Abstract
Purpose :
DL techniques can be used to detect abnormalities in OCT B-scans. The performance of such an algorithm is dependent on quality of both data and its labels. The sources of data could be either from a clinical study or busy eye clinics. While the image quality, disease prevalence, age of subjects etc. can be well controlled within scope of a clinical study, the same may not be applicable when collected from the eye clinics. The involvement of multiple labelers may introduce inconsistencies while creating labels, because each expert has their own clinical judgment and differs depending on how and where (Primary, Secondary or Tertiary clinics) they practice. In this abstract, we discuss the effects of the above aspects on classification performance.
Methods :
To assess the effect of data source, we gathered macular OCT cube data during clinical studies and from eye clinics. Next, to measure the effect of labelling variability, the data were labelled at B-scan level by five labelers. Among five labelers, two of them (labelers X & Y in Fig. 2) had similar expertise levels practicing in the same hospital, while the rest (labelers A, B & C) were from three different eye clinics. Data from each labeler was split into training and test sets. An Inception_V1 model was developed on the training set for each labeler, and the performance was evaluated on all test sets. Fig 1(a) and 2(a) show the number of samples used for trainings and evaluations.
Results :
Fig 1(b) shows that evaluating a model using data from clinical trials does not always indicate good generalizability and may over-estimate the model accuracy. Training on ‘uncontrolled’ data sources leads overall to improved performance in a typical clinical setting, even if such a model underperforms in the clinical trial setting.

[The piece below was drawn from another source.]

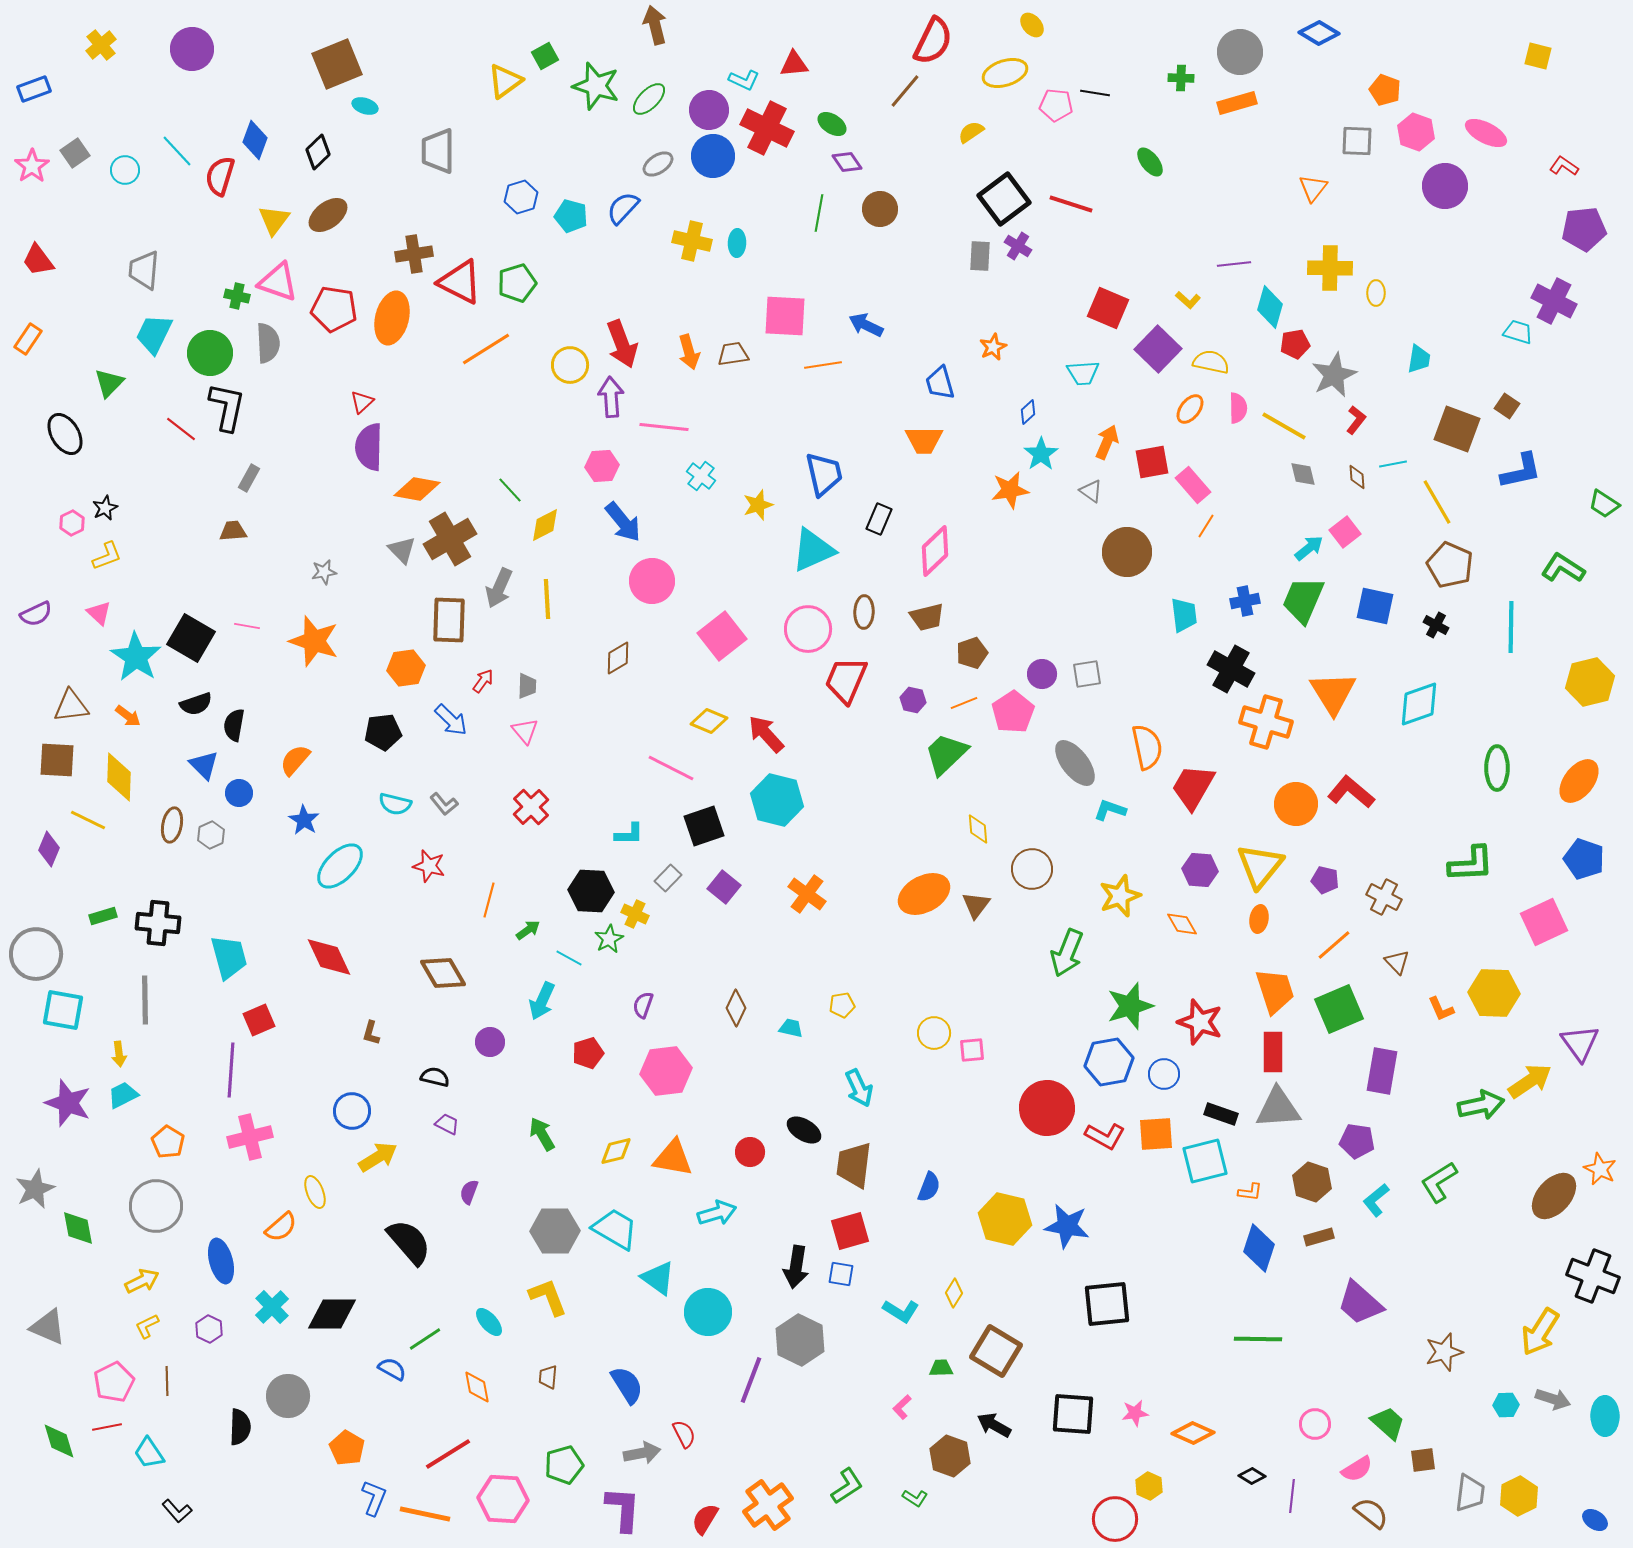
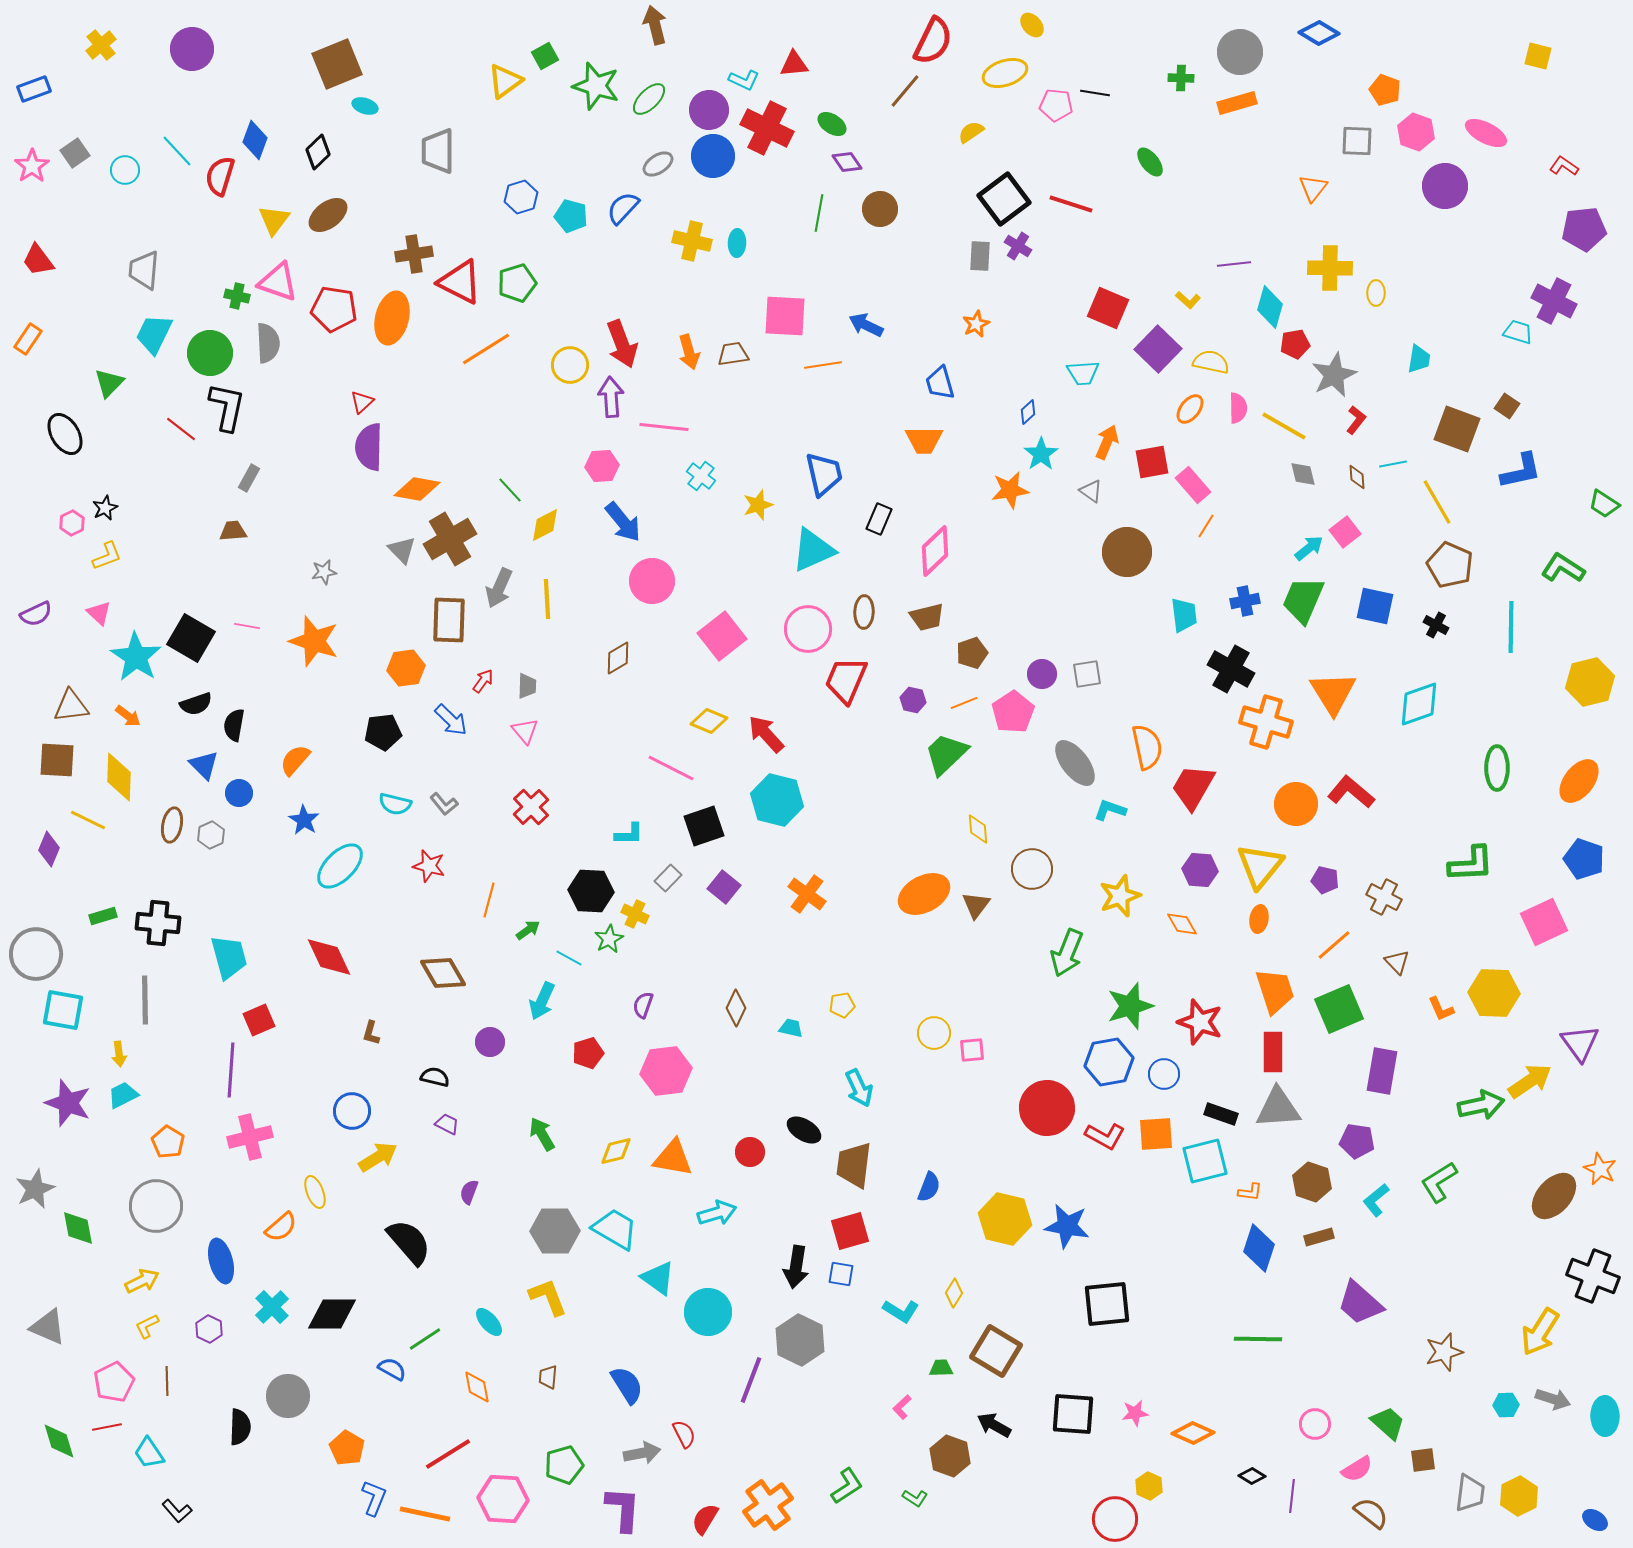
orange star at (993, 347): moved 17 px left, 23 px up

From Fig 2(b), we observe that models perform well on data labelled by experts with similar background. It shows strong differences in accuracy for abnormality prediction with labelers from different backgrounds, showing significant AUC drop.
Conclusions :
We conclude that prediction models are not easily transferable across labelers from different backgrounds. Furthermore, model accuracy from clinical trial model may not be transferrable to busy clinical environments.
This is a 2021 ARVO Annual Meeting abstract.